There are actually many ways to cut and eat a honeydew melon. After rinsing well to remove dirt or other residue that may be on the rind, the melon can be cut widthwise or lengthwise and left in halves or cut into quarters—the main thing is to scoop the seeds out.
Typically, honeydews (and other members of the muskmelon group, such as cantaloupe and Crenshaw melons) are sliced in half with a sharp knife, and the seeds and pulp at the center are scooped out with a spoon, making sure not to take any of the adjacent tender, sweet flesh. The melon may then be served as-is in halves or cut into quarters or eighths so that the flesh is spooned directly out of the rind (or removed with a melon-baller for fruit salad).

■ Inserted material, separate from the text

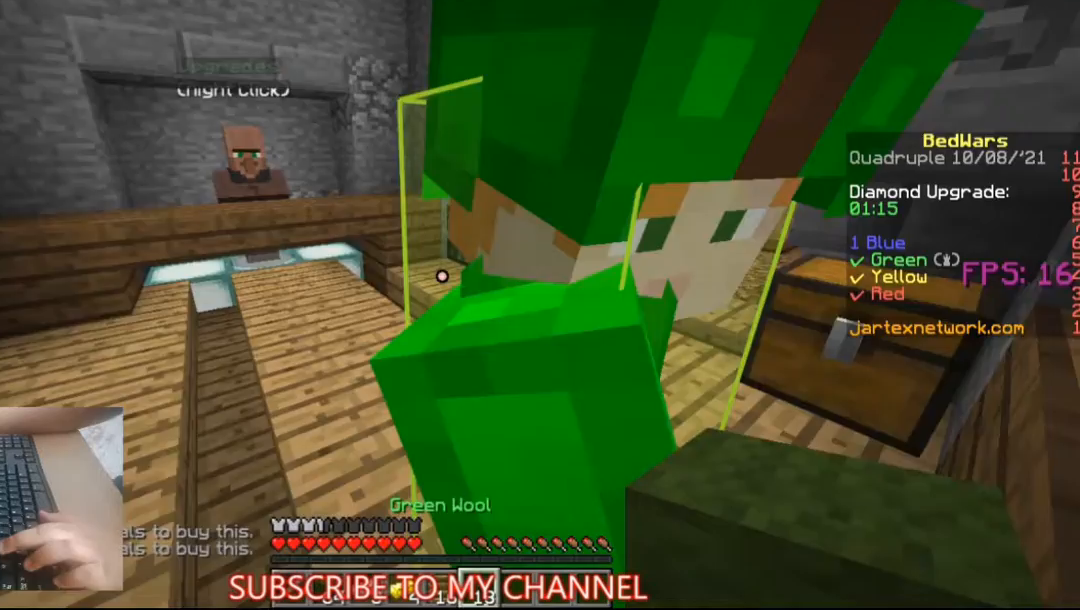
{"keys": [], "mouse": ["right"], "events": [[133, "w", "down"], [400, "mouse_right", "down"], [433, "w", "up"]]}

Honeydew quarters or eighths may also be cut from the rind and sliced into bite-sized pieces for serving.
Before cutting, however, you’ll want to make sure your melon is ripe! The best indicator of ripeness is aroma. If the honeydew’s sweet, lightly floral fragrance is noticeable, it’s probably ready to cut and eat. The outside of the melon should feel firm but give slightly to pressure, particularly on the end where the stem was. If it feels rock-hard, give it a little more time.
Aside from being delicious, honeydew melon is a great source of vitamin C. One cup of diced melon (about an eighth of an average-sized honeydew) contains more than 50 percent of the recommended daily value of vitamin C! It’s also a good source of folate and potassium.